Photo de Jean-Pierre ChevènementJean-Pierre Chevènement, envoyé spécial du Gouvernement pour la Russie :

Vous me demandez de faire le point sur les relations franco-russes telles que je peux les apprécier dans le cadre de la mission que m'a confiée le Président de la République en 2017, reprenant une mission que m'avait confiée son prédécesseur en 2012 et qui consistait surtout à maintenir des liens dans une période très difficile.

La Russie est un pays très important pour la diplomatie française en raison de ses enjeux, de son histoire, de son poids, de son immensité. Elle est présente sur presque tous les théâtres d'opérations.

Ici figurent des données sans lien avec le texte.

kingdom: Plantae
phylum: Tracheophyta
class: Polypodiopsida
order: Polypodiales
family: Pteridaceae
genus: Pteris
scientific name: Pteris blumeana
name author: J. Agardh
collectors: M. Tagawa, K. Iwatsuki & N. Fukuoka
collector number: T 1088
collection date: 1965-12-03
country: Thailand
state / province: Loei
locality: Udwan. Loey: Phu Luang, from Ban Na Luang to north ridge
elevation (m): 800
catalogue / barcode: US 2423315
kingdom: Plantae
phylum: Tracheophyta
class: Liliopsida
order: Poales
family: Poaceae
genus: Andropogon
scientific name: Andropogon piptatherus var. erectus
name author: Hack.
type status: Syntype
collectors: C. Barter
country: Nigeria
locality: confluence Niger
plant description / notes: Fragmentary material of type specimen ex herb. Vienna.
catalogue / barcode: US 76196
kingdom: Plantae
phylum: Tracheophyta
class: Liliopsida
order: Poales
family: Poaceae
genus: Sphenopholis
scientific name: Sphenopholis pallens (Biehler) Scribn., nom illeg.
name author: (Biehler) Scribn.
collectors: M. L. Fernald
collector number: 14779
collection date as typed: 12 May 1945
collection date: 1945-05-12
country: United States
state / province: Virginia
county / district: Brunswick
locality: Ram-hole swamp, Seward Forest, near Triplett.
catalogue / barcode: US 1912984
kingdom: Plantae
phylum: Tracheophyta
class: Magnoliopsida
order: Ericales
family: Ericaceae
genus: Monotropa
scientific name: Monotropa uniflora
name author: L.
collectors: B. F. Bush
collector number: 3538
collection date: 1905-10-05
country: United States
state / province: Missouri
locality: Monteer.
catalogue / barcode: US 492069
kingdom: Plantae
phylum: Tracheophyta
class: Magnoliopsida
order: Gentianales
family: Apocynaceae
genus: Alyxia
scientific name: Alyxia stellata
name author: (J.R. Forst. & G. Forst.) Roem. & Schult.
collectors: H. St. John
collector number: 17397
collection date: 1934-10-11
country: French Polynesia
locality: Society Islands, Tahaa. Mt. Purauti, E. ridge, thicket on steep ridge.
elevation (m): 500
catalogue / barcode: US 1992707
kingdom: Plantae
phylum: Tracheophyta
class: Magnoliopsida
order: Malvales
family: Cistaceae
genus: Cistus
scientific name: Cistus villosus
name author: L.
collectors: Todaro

J'ai apprécié le rapport Cambon-Kosatchev, publié voilà deux ans ; ce rapport a permis d'innover en matière de diplomatie, puisque chacun y présentait des observations sur la thèse de l'autre. Cela évite donc le texte commun et la langue de bois, et cela permet de mieux comprendre la position de l'autre. C'est fondamental dans notre relation avec la Russie, car nous devons comprendre comment les Russes raisonnent ; ils ne voient pas les choses comme nous et bien des malentendus auraient pu être évités si nous avions fait cet effort de compréhension mutuelle.

Ainsi, pour les Russes, la fin du communisme est leur affaire. Ce sont eux-mêmes qui y ont mis fin, quand Boris Elstine a dissous l'Union soviétique, laissant la place à une quinzaine de républiques indépendantes.

Je commencerai mon propos par une présentation de la situation politique.

Vladimir Poutine a été réélu en mars 2018 avec une forte majorité, 73 %, je crois. À la Douma, équivalent de l'Assemblée nationale - le Conseil de la Fédération, équivalent du Sénat, représente les entités fédérées -, Russie unie, le parti de Vladimir Poutine, dispose de 343 sièges, me semble-t-il, sur 450. C'est une démocratie limitée ; certaines manifestations sont interdites et les candidatures ne pas toujours enregistrées.

Pour autant, elle n'a eu qu'une seule constitution, qu'elle applique, et il y a des élections régulières. On peut toujours critiquer, mais même les dirigeants de l'opposition reconnaissant qu'il n'y a pas d'autre option crédible que Vladimir Poutine ; du reste, 67 % des Russes se déclarent d'accord avec cette affirmation.

Ainsi, le pouvoir est stable, même si Poutine a indiqué dans son discours du 15 janvier dernier qu'il allait proposer des amendements constitutionnels pour anticiper sur la succession de 2024. Il veut en effet maîtriser le processus pour désamorcer ce que celui-ci peut avoir de dangereux à ses yeux. Il a ainsi annoncé que le Premier ministre et le Gouvernement procéderaient du Parlement, que le Conseil d'État, qui existe déjà, serait constitutionnalisé, avec un président et un vice-président.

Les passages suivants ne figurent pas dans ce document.